There aren’t many very dangerous spider species in South Africa, though button, violin, six-eyed crab, black widow and brown widow spiders can cause violent reactions. Always try to identify the spider that has bitten the patient. Clean the bite with soap and water and apply a cool compress over the wound. If the bite is on an arm or leg, lower the limb to a position that’s below the heart. Bandage the entire limb firmly to reduce circulation, but make sure it’s not so tight that it cuts off circulation entirely. If you’re not sure what spider has bitten the patient, it’s vital to seek medical help. Antivenom medication may be needed. Always try to identify the spider, or at least note its shape, size and markings.
Although very painful, most scorpion stings are harmless. There are more than 15 000 species of scorpions in the world, but only about 30 are dangerous. All scorpions in South Africa are venomous, but only the stings from the Buthidae family can be deadly. They have thick tails and small pincers.
Symptoms include intense pain, numbness and tingling. The victim may also become nauseous, vomit and experience stomach pain. After a sting, vision can become blurry and speech slurred. Also watch out for difficulty breathing or swallowing and signs of shock.
Wash the wound under cold water immediately and apply ointment containing an antihistamine (a drug for treating allergies). Put ice over the wound to reduce pain and inflammation. Take the patient to a doctor or a hospital for examination, in case an antivenom serum is needed. Foreign objects like grains of sand, or wood, glass and metal splinters, or even small coals from a crackling campfire, can cause eye injuries. Soap and household cleaning chemicals can injure the eyes too. And, of course, insects flying into the eye or snakes spitting venom can also be culprits.
Last, but not least, an often forgotten cause of eye injuries that is always present, at least during daytime, is sunlight. Let’s look at the more common eye injuries that are likely to occur around the campsite and how to treat them.
Scratched eye (corneal abrasion)
Rubbing the eye when dirt, dust or sand is in it damages its surface. This type of corneal abrasive injury is very uncomfortable, causes sensitivity to light and can make the eye prone to infection If you have a scratchy eye, don’t rub it and don’t place a patch over it. Bacteria on the damaged surface of the eyeball like dark, warm places, where they grow and multiply. Simply administer antibacterial eye drops and keep the eye closed or put a loose plaster over it.
If a foreign object like a spike, needle or a fish hook is lodged in the eye you can cause even more damage trying to remove it.
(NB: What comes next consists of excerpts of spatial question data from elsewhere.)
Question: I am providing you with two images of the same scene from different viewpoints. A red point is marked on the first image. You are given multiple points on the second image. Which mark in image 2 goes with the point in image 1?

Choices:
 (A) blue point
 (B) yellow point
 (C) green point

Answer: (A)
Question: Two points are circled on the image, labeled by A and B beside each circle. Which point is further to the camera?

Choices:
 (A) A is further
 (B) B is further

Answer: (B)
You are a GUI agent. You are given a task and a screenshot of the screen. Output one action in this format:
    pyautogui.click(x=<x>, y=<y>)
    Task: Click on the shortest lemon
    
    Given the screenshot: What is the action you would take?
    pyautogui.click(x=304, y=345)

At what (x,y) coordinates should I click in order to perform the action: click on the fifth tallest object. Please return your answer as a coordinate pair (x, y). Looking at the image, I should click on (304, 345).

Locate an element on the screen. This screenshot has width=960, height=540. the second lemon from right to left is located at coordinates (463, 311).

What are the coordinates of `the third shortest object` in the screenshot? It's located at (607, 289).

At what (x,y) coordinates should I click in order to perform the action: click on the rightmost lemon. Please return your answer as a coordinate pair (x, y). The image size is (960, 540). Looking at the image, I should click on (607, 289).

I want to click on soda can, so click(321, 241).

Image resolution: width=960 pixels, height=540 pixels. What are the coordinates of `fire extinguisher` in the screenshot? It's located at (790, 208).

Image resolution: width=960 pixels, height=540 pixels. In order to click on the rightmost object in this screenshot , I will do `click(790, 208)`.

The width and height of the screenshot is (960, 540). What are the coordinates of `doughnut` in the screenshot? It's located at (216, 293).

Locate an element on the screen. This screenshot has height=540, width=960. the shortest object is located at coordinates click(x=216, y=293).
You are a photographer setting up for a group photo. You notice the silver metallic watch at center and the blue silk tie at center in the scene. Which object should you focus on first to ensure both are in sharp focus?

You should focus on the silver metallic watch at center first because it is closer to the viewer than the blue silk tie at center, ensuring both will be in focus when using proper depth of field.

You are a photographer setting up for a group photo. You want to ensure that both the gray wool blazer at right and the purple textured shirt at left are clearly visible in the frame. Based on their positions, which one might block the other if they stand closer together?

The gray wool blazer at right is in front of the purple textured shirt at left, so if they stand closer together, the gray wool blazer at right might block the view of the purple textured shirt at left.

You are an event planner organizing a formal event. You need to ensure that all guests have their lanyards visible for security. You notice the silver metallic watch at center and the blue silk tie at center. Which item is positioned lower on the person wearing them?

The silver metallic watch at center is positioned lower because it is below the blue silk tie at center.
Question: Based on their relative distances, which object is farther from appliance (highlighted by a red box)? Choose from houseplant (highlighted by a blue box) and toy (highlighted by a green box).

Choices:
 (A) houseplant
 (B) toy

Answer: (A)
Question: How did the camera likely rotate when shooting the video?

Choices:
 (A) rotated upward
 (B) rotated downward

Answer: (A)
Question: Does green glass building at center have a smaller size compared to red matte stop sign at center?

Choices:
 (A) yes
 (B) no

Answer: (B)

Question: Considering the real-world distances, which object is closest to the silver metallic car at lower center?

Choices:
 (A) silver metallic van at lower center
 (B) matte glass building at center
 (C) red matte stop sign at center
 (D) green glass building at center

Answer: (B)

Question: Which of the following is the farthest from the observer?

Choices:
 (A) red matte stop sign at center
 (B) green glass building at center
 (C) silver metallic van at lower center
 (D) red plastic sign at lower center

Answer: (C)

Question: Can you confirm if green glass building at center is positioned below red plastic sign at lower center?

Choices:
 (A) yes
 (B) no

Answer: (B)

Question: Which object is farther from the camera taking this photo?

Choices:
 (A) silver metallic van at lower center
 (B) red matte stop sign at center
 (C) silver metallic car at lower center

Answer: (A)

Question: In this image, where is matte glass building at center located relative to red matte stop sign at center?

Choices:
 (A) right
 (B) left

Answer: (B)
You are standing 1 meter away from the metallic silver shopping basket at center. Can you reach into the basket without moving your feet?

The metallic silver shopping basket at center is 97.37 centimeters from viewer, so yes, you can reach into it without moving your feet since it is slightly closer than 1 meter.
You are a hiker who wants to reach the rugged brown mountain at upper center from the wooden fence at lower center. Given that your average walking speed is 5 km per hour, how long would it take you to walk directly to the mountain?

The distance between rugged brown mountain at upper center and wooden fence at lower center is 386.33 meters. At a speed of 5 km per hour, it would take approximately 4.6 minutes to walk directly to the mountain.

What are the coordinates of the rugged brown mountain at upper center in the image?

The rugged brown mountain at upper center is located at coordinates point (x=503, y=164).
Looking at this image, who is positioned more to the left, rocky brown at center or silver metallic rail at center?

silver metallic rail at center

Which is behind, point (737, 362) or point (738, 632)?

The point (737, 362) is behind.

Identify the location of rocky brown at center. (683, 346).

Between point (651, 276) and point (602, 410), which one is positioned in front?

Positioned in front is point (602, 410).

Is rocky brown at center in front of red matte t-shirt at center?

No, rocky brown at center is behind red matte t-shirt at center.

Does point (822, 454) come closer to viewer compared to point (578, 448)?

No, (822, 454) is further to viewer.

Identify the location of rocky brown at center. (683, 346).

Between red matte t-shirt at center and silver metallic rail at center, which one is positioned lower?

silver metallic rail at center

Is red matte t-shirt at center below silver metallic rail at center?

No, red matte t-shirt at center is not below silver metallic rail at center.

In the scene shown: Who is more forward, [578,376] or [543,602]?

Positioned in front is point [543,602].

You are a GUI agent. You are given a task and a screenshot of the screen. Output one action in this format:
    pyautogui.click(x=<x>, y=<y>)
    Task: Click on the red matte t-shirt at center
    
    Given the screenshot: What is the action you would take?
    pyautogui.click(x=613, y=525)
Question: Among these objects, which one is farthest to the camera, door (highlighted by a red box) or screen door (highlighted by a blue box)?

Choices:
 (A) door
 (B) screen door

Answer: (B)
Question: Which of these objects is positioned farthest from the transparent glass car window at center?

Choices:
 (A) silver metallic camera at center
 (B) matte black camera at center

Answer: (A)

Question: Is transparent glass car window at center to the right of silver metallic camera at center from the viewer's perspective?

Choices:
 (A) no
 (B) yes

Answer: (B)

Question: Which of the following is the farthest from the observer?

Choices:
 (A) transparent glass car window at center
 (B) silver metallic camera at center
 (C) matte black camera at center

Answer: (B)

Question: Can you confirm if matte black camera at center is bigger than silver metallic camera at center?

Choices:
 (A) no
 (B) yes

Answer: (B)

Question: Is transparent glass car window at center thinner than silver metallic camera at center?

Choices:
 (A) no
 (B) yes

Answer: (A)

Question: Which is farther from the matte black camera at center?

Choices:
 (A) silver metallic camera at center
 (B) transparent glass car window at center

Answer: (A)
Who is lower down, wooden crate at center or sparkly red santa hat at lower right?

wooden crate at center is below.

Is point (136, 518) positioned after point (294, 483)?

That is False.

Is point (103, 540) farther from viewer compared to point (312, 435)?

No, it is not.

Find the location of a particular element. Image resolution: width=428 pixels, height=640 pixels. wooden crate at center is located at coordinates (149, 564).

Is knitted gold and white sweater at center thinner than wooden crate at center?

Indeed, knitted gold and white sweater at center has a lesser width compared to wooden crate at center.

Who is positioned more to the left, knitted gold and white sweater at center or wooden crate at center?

Loosely tape a paper cup cut in half or an eye shield over the injured eye and get the patient to a doctor urgently.
Foreign substances (chemical burn)
A chemical substance splashed or sprayed in the eye can cause serious eye injury. Put the patient’s head under a steady stream of lukewarm tap water and let it run over the open contaminated eye for about ten minutes. Find out what chemical was involved and consult a doctor urgently.
Black eye (bruised eye)
Hold a cold compress such as ice covered with a wet cloth for five minutes on the injured eye; then take it away and wait five minutes before holding it on the eye again for another five minutes. Repeat this process for a few hours. After a day or two you can use warm compresses intermittently to help the body reabsorb the leaked blood under the skin and to speed up the fading of the bruising. A cloth soaked in hot water will do.